§ **DOCUMENT TEXT**:
Source: Hueiyen News Service
Thingnam Anjulika Samom, January 06 2010:
Eight year-old Thoibi (name changed) still recalls the night when her drunken father burnt down their house and all their possessions after a quarrel with her mother.
She was seven years old then.
Shy but wise for her age, she smiles despite the memories as she recalls, "I hardly get beaten when father was drunk; it is usually Boynao whom he spanks." Her smile however fades away and she hides her luminous eyes behind the curtain of jet black hair as she bows her head and adds softly, "Yes, he used to beat mother often'.
"I didn't cry during those incidents.
We just stood and watched," she continues as she stood up in reply to her mother's gesture.
Gently but firmly she pulls away her youngest sibling, who turns two years in April this year, from her mother's bosom so that her mother Bijanti can talk to the visiting mediapersons.

§ **DATA EXCERPTS**:
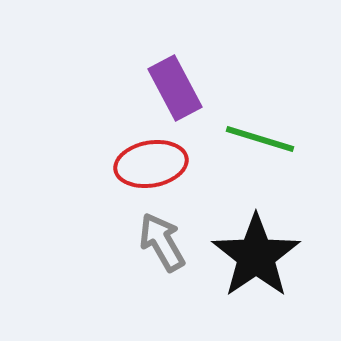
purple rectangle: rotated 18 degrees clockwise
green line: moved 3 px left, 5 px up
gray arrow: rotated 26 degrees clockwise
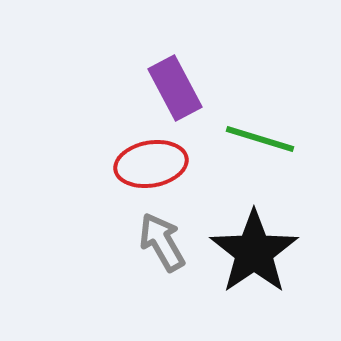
black star: moved 2 px left, 4 px up
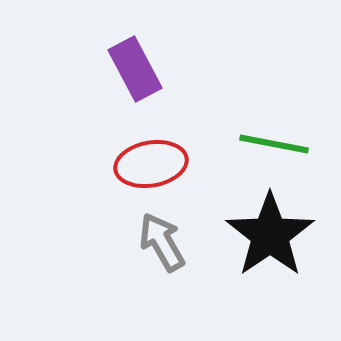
purple rectangle: moved 40 px left, 19 px up
green line: moved 14 px right, 5 px down; rotated 6 degrees counterclockwise
black star: moved 16 px right, 17 px up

§ **REQUIRED TASK**:
Continue the news report about Thoibi and her mother Bijanti, picking up after its final sentence.

§ **EXERCISE OUTPUT**:
Seated on a borrowed mat by her ramshackled hut located in Haorang Keirel village under Sekmai Assembly Constituency just about 10 kilometres from the state capital Imphal, 35-year old Bijanti spares no words in abusing her errant husband, Prem Singh, a construction labourer who had deserted her and the children about nine months back.
"There is no place for him here now with me even if he comes back," she fires.
"We heard that he is either in Churachandpur or Tamenglong and has taken a new wife.
Earlier also a few months after our third child was born, he had eloped with a girl and was jailed for six months," she informed.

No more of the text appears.